[Stored data entries]
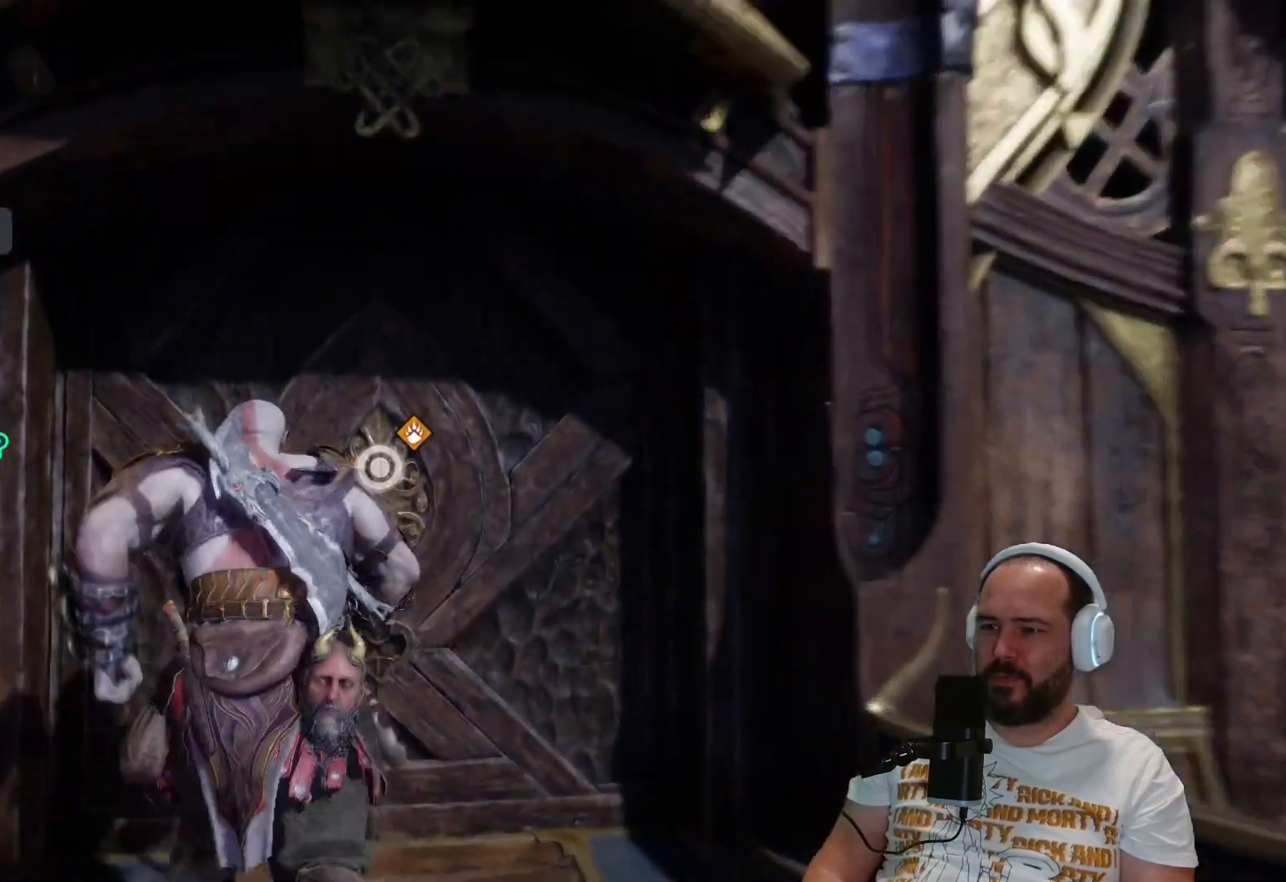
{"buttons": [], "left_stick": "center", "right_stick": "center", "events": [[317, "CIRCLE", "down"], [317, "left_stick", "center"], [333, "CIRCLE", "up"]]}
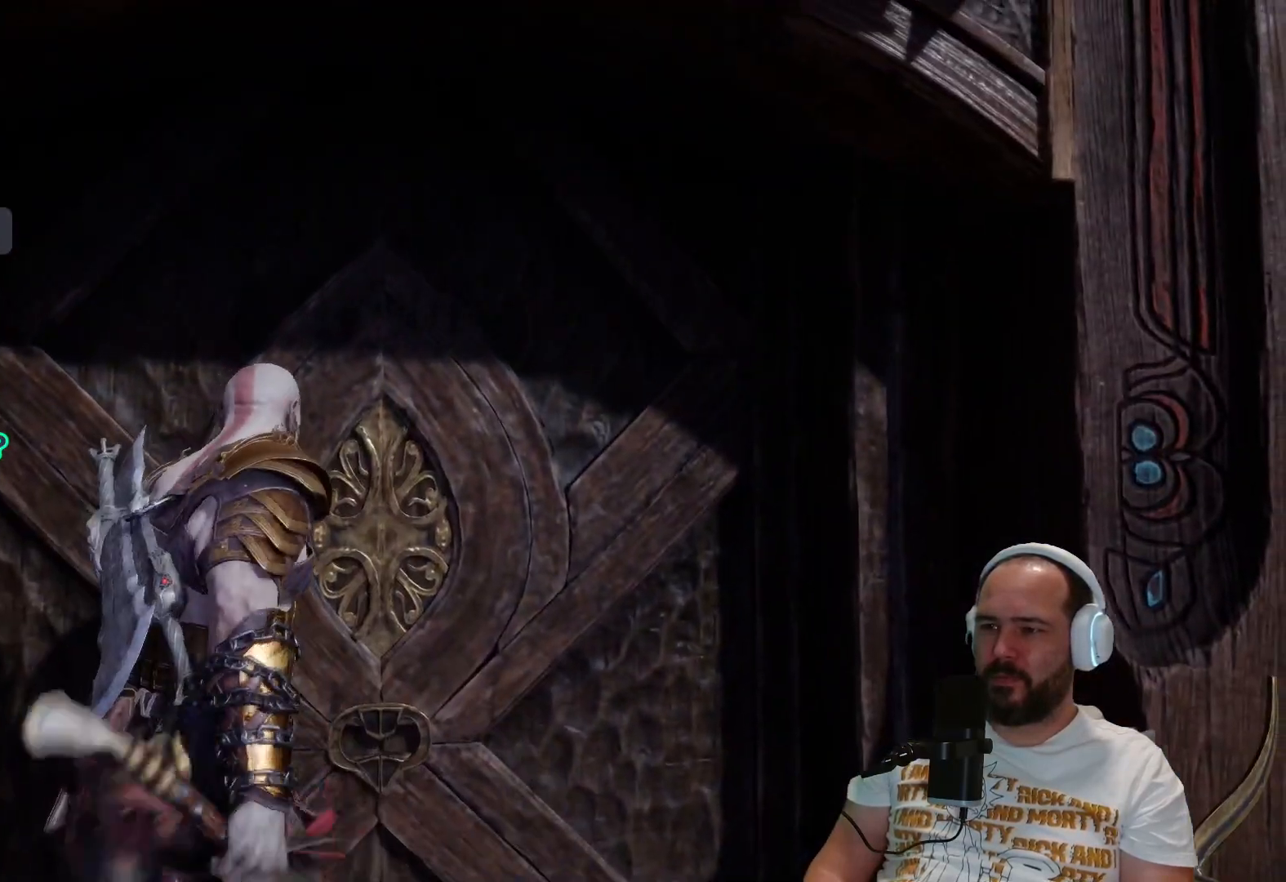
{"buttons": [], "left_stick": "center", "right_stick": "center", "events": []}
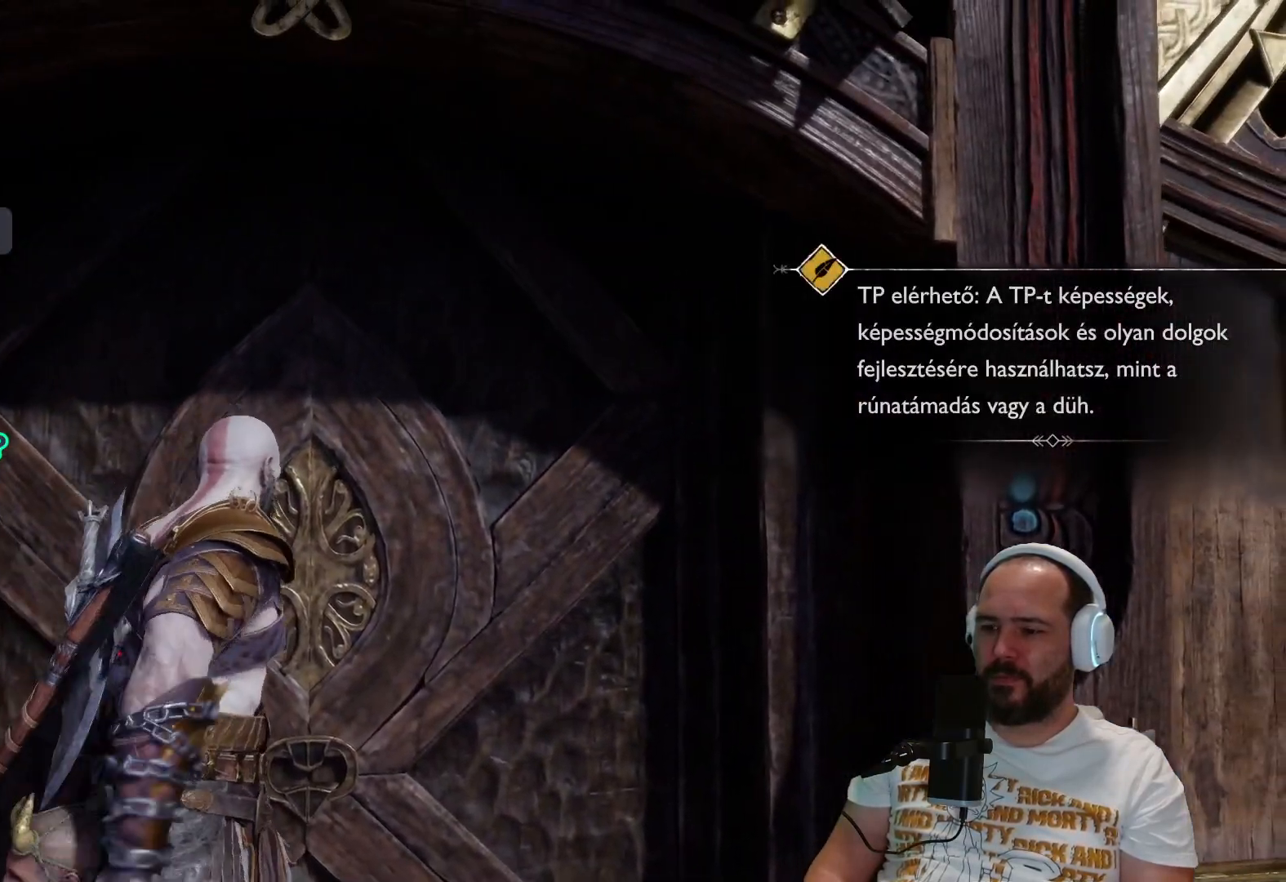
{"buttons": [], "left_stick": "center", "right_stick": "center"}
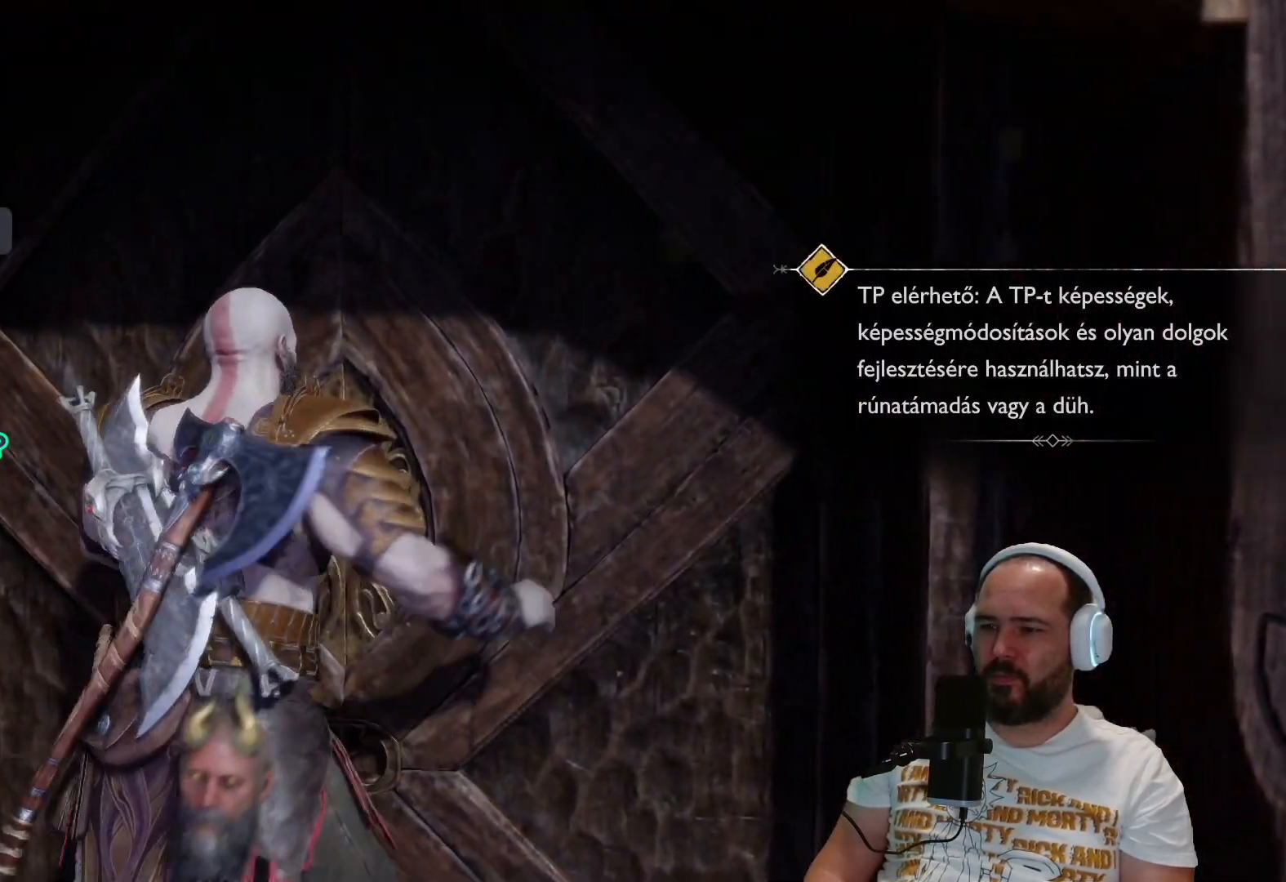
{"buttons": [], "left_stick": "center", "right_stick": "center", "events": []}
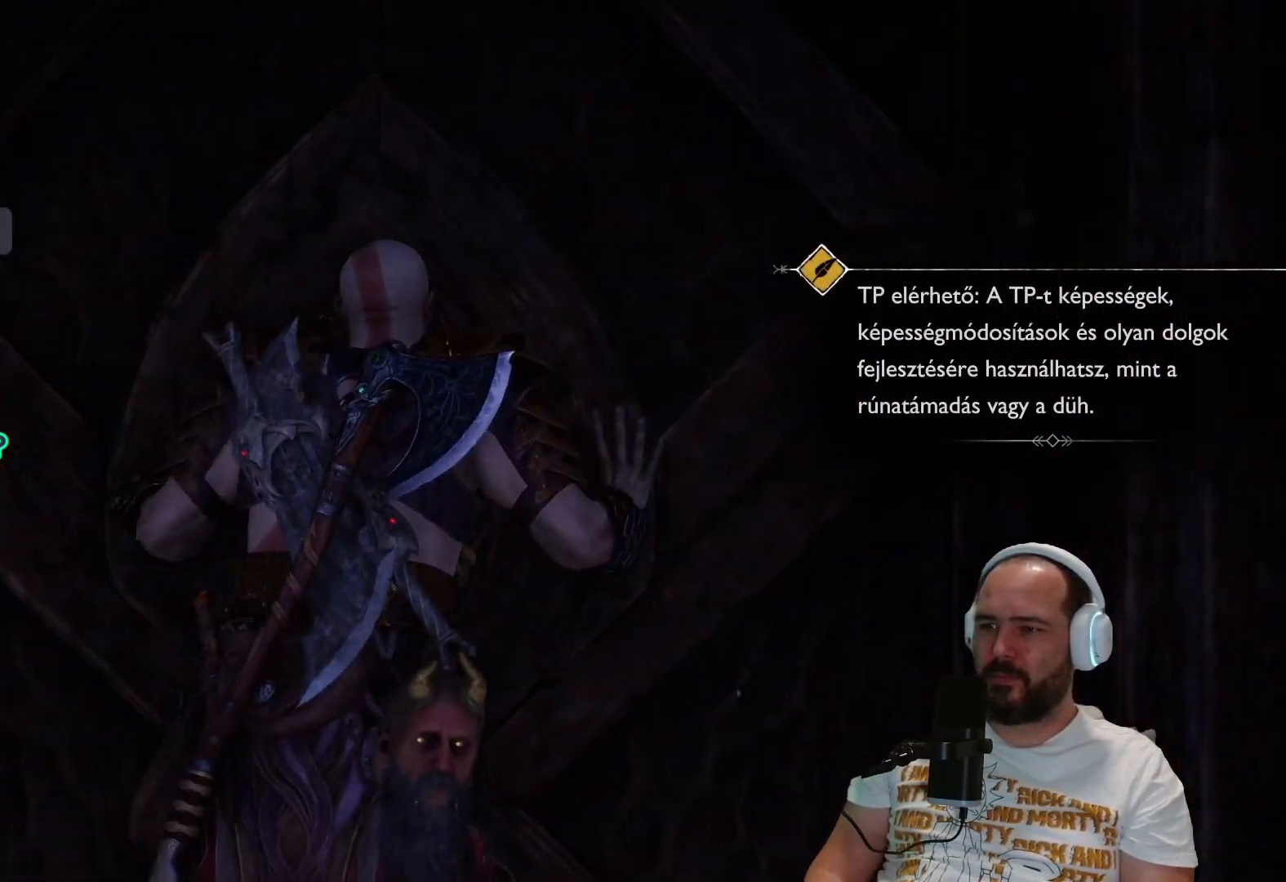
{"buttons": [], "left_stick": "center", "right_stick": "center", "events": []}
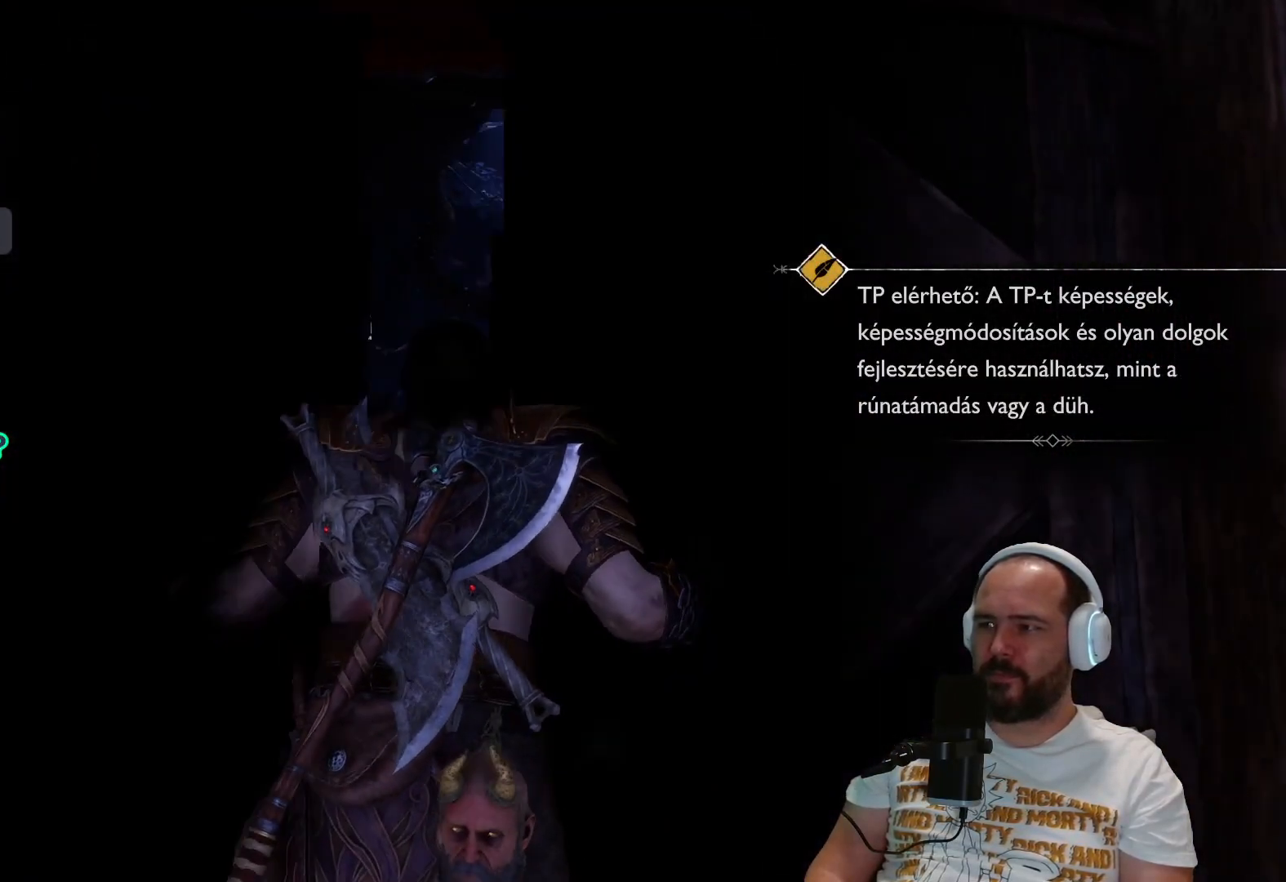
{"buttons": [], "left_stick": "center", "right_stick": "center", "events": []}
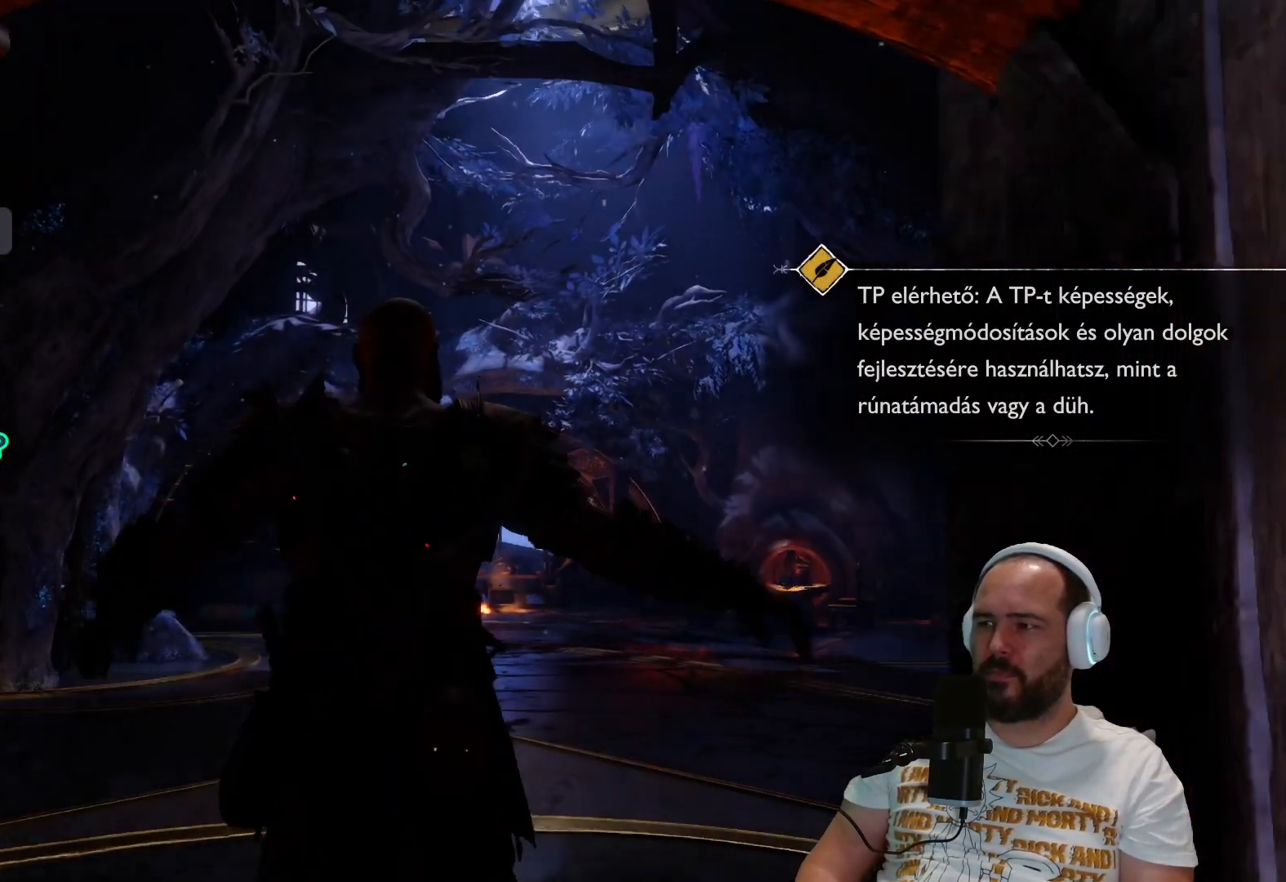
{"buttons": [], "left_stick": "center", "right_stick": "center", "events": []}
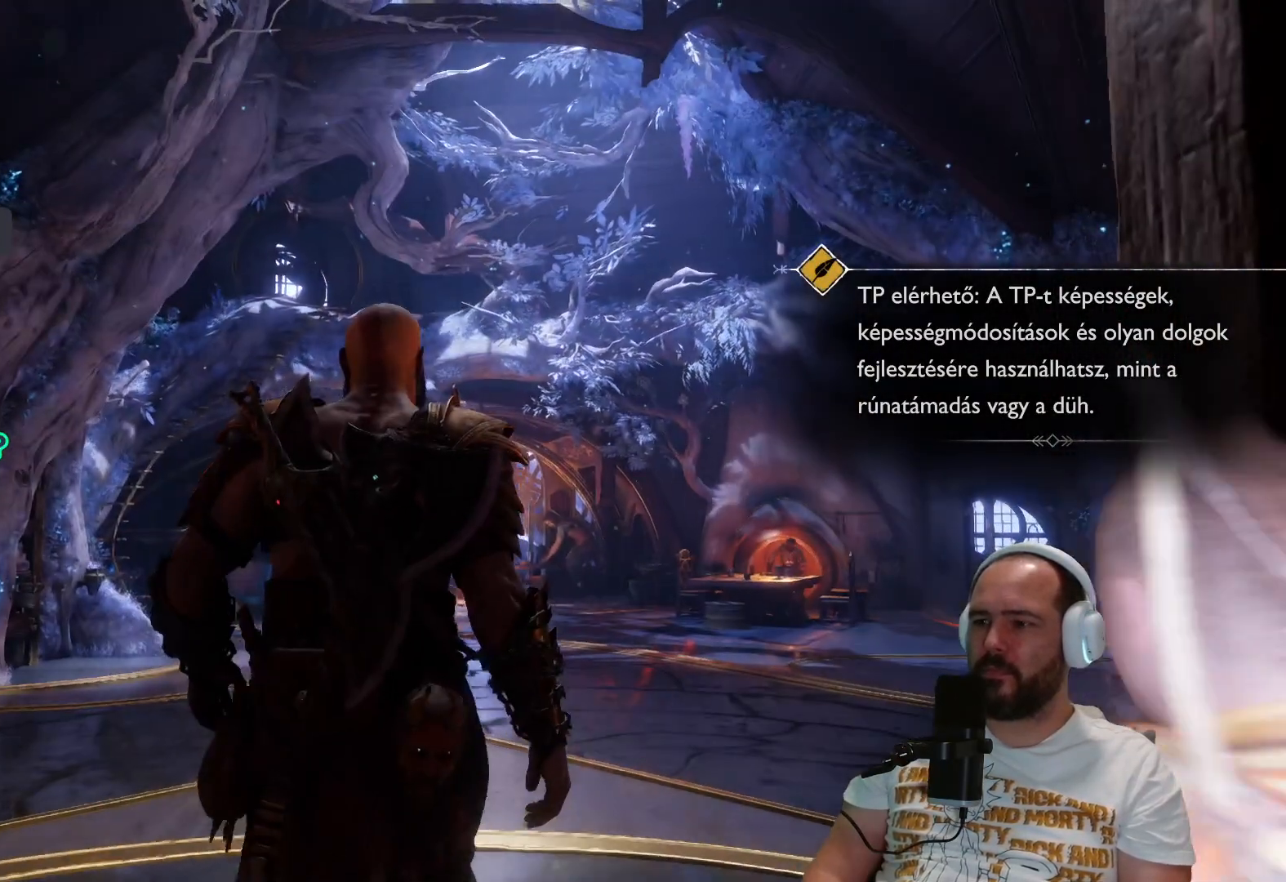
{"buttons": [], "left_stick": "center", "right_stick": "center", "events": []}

**Exercise prompt**:
Each entry shown above must be quoted exactly, with its pictures left out.

**Solution**:
{"buttons": [], "left_stick": "center", "right_stick": "center", "events": [[317, "CIRCLE", "down"], [317, "left_stick", "center"], [333, "CIRCLE", "up"]]}
{"buttons": [], "left_stick": "center", "right_stick": "center", "events": []}
{"buttons": [], "left_stick": "center", "right_stick": "center"}
{"buttons": [], "left_stick": "center", "right_stick": "center", "events": []}
{"buttons": [], "left_stick": "center", "right_stick": "center", "events": []}
{"buttons": [], "left_stick": "center", "right_stick": "center", "events": []}
{"buttons": [], "left_stick": "center", "right_stick": "center", "events": []}
{"buttons": [], "left_stick": "center", "right_stick": "center", "events": []}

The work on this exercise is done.